Mr. BHALLA: We feel that, in a sense, we're being discriminated against for our beliefs, and we feel that that's not the American way.

Prof. SHIRLEY: We have to be willing to defend positions that we do not hold, in fact, that we might actually be opposed to, because if we don't, the next person they come after may be us.

CURRIE: Ethical Culture could, in effect, circumvent Texas politics by applying to the U.S. Internal Revenue Service as a non-profit organization. But members feel that would be avoiding the key issue, whether living a life of ethics with or without God qualifies as a religion in the Lone Star State. For RELIGION & ETHICS NEWSWEEKLY, I'm Bob Currie in Austin.

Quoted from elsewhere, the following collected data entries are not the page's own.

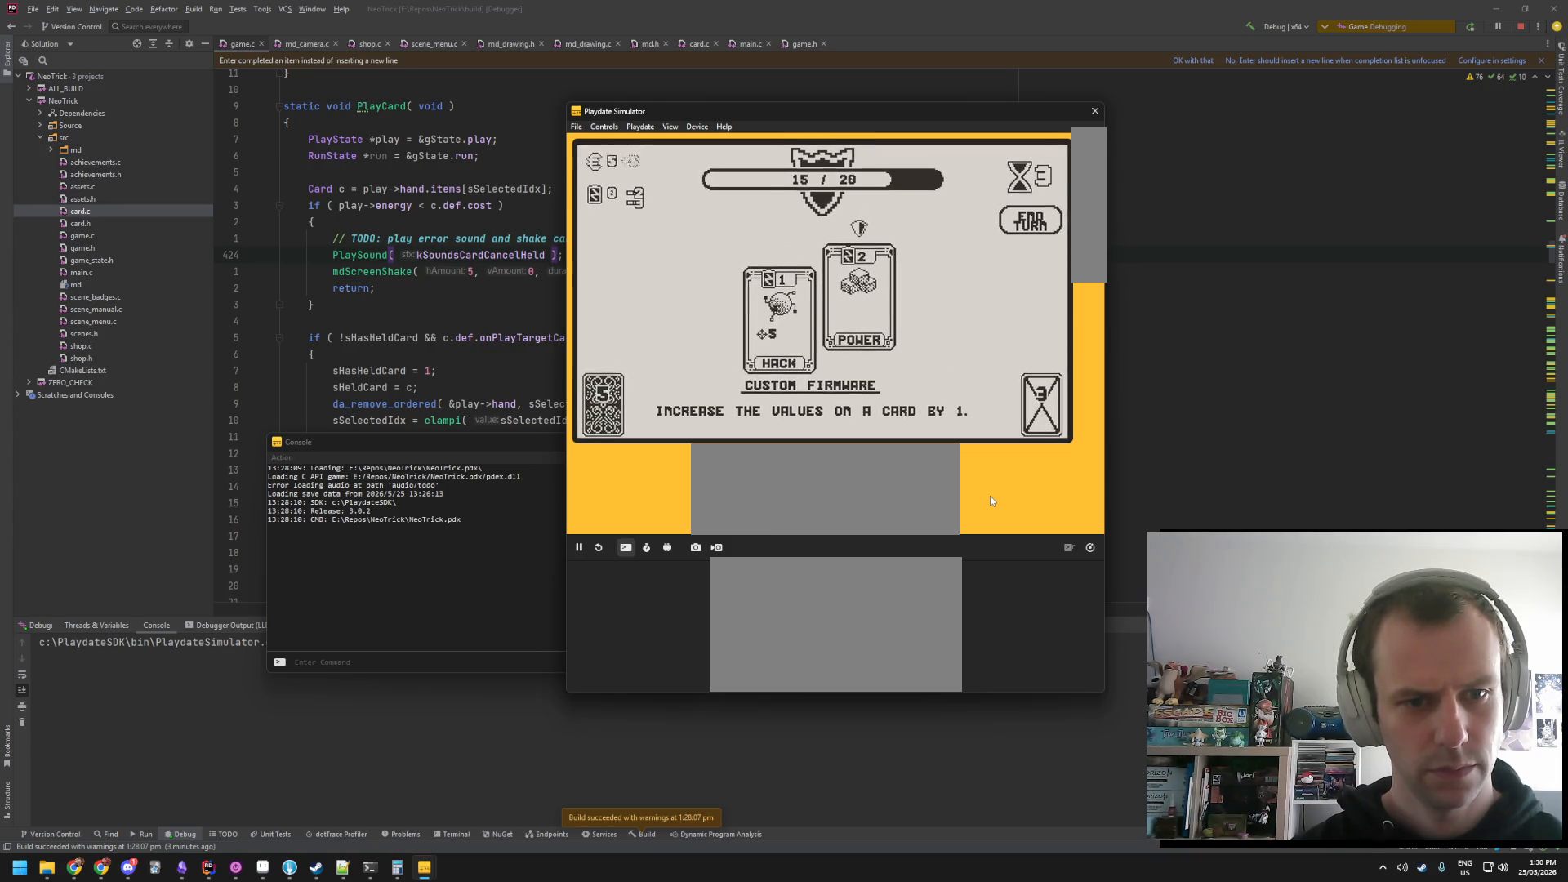
{"buttons": [], "events": [[83, "A", "down"], [233, "A", "up"]]}
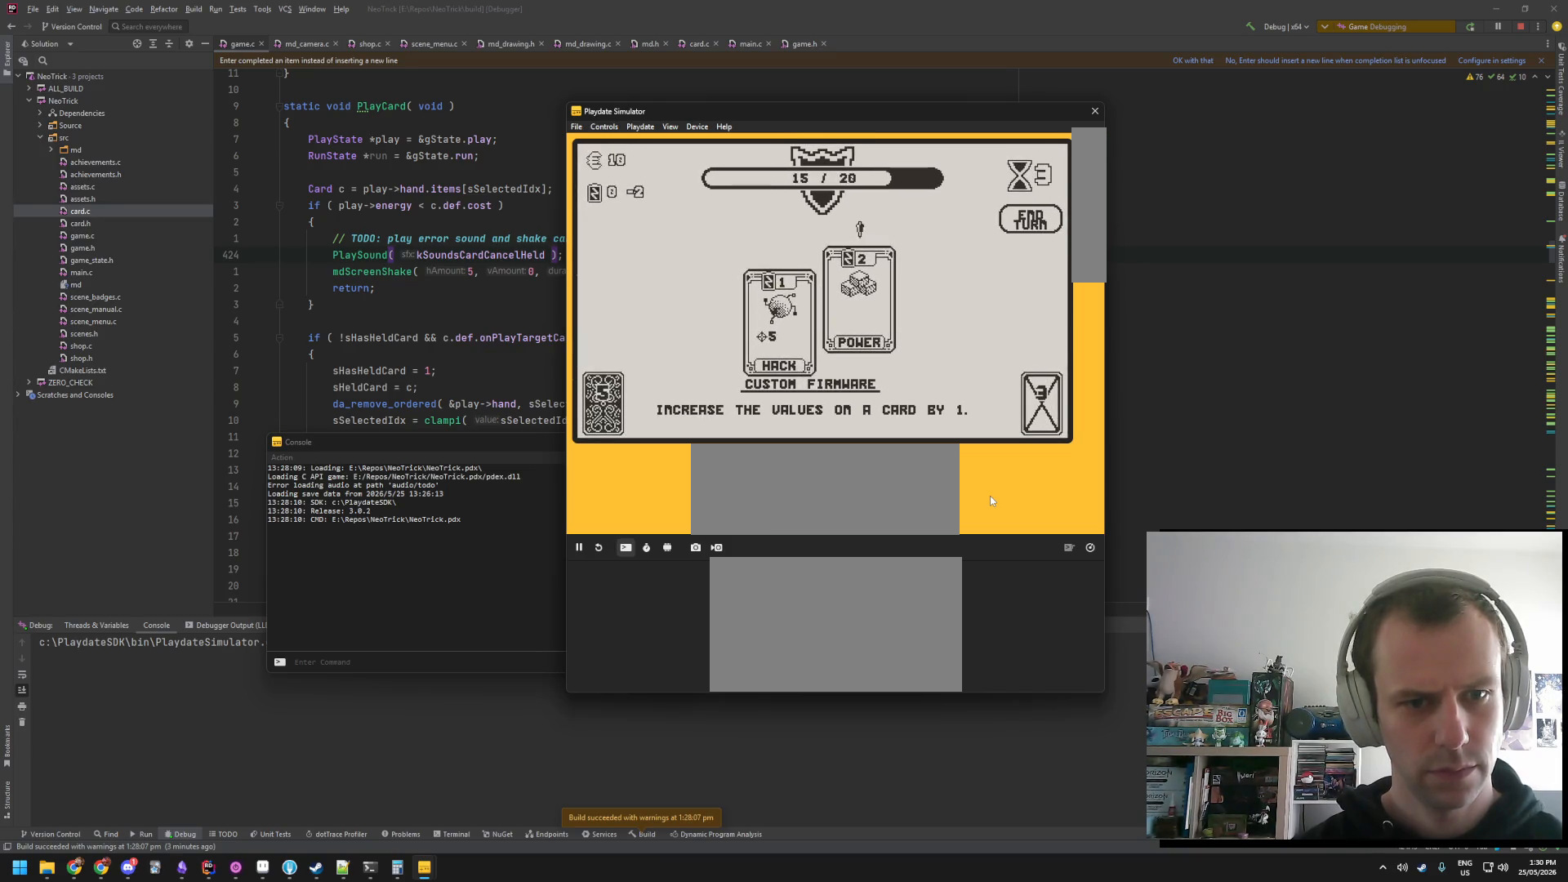
{"buttons": [], "events": [[83, "A", "down"], [283, "A", "up"]]}
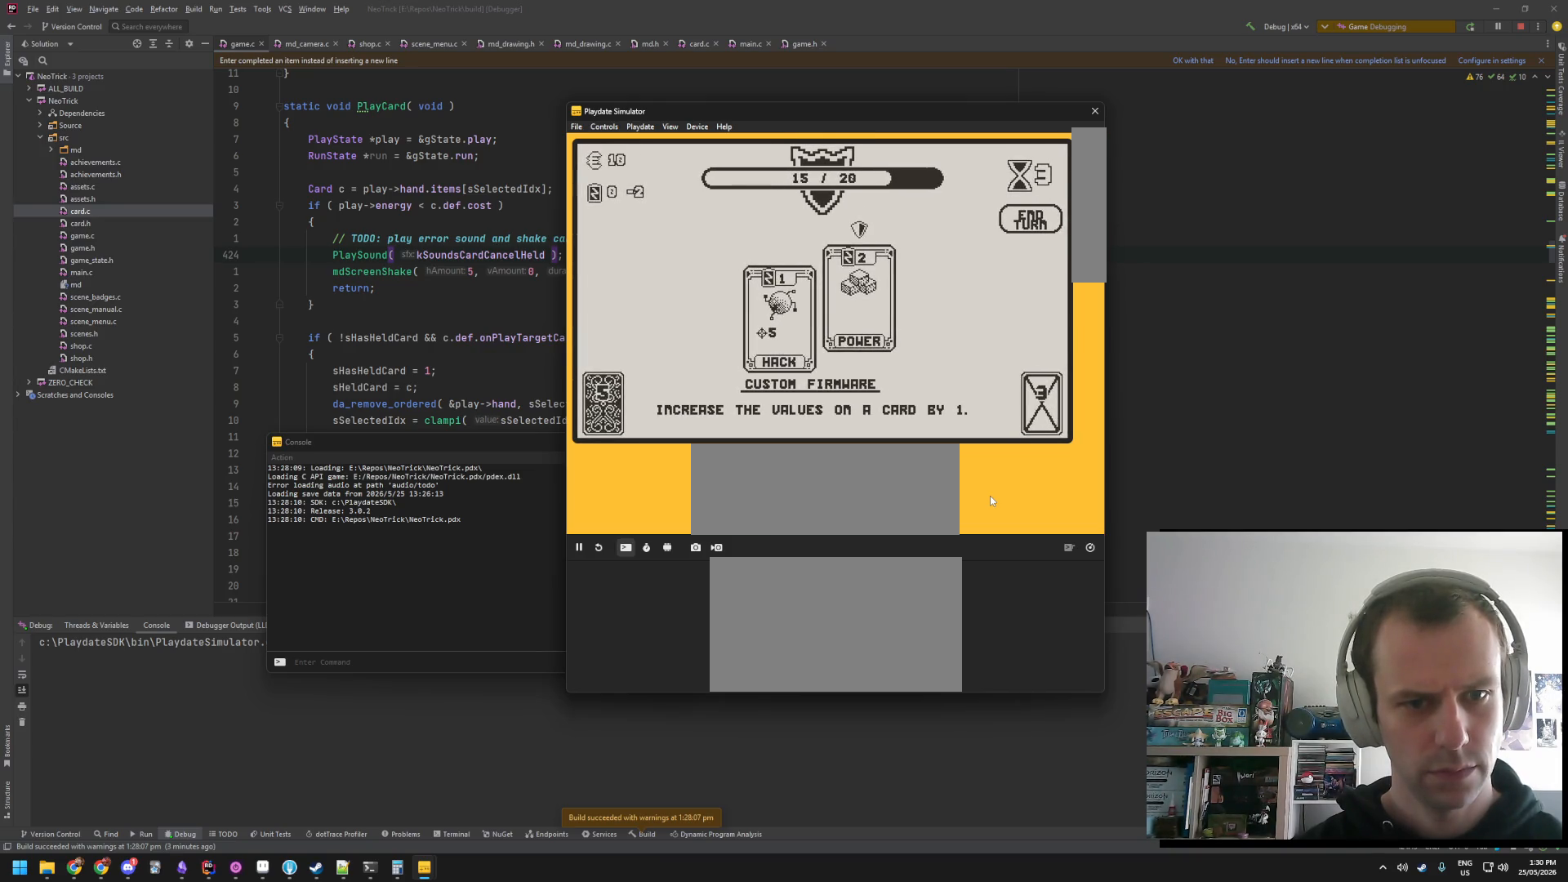
{"buttons": [], "events": []}
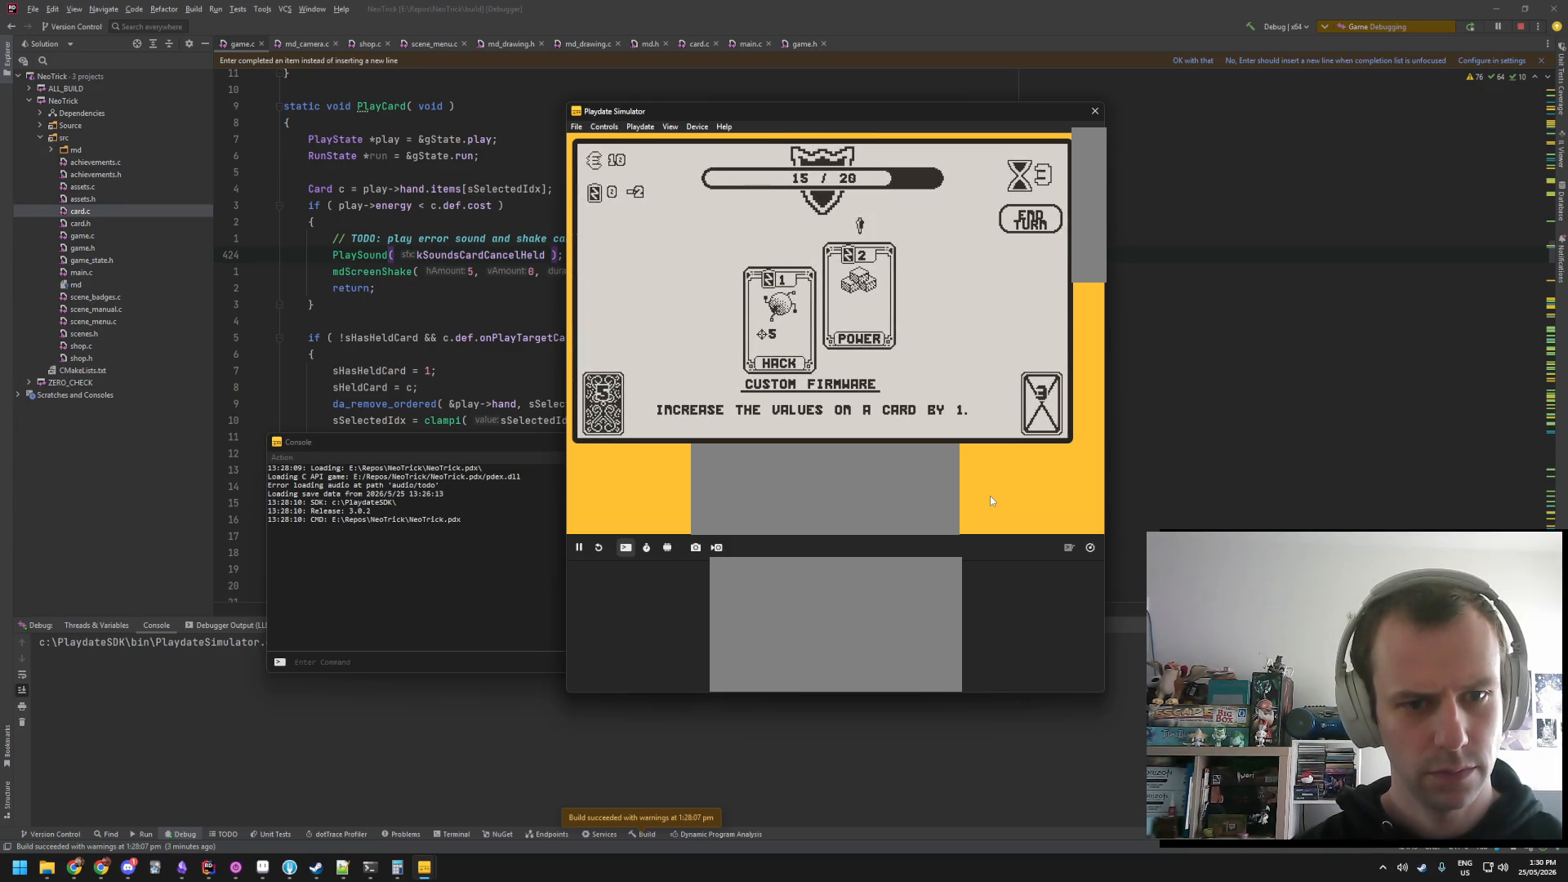
{"buttons": [], "events": [[66, "A", "down"], [300, "A", "up"]]}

* * * * * * * * * * * * * * * * * * * * * * * * * * * * * * * * * * *

BOB ABERNETHY: New developments this week in mainline churches' divisive struggle over

homosexuality. A court of the Presbyterian Church USA found a Connecticut congregation not guilty of breaking church law by installing a gay man as an elder. The denomination does not consider gay sexual orientation a sin, but does condemn homosexual practice. The elder had refused to answer specific questions about his sexual activities.

And the presiding bishop of the U.S. Episcopal Church received a stern letter from Anglican bishops in seven other countries demanding that he bring his denomination in line with worldwide Anglican resolutions barring the ordination of gays.

* * * * * * * * * * * * * * * * * * * * * * * * * * * * * * * * * * *

BOB ABERNETHY: On our Persecution Watch, two Buddhist monks were arrested in Tibet and several others confined to their monasteries in a crackdown on observances of the 40th anniversary of the failed Tibetan uprising against Chinese rule. From exile in India, the Dalai Lama marked the day with a prayer service and a rally attended by 4,000 people. In his speech, the Dalai Lama called for new dialogue with China. His appearance was an interruption of two weeks of doctor-ordered bed rest, reportedly for pneumonia.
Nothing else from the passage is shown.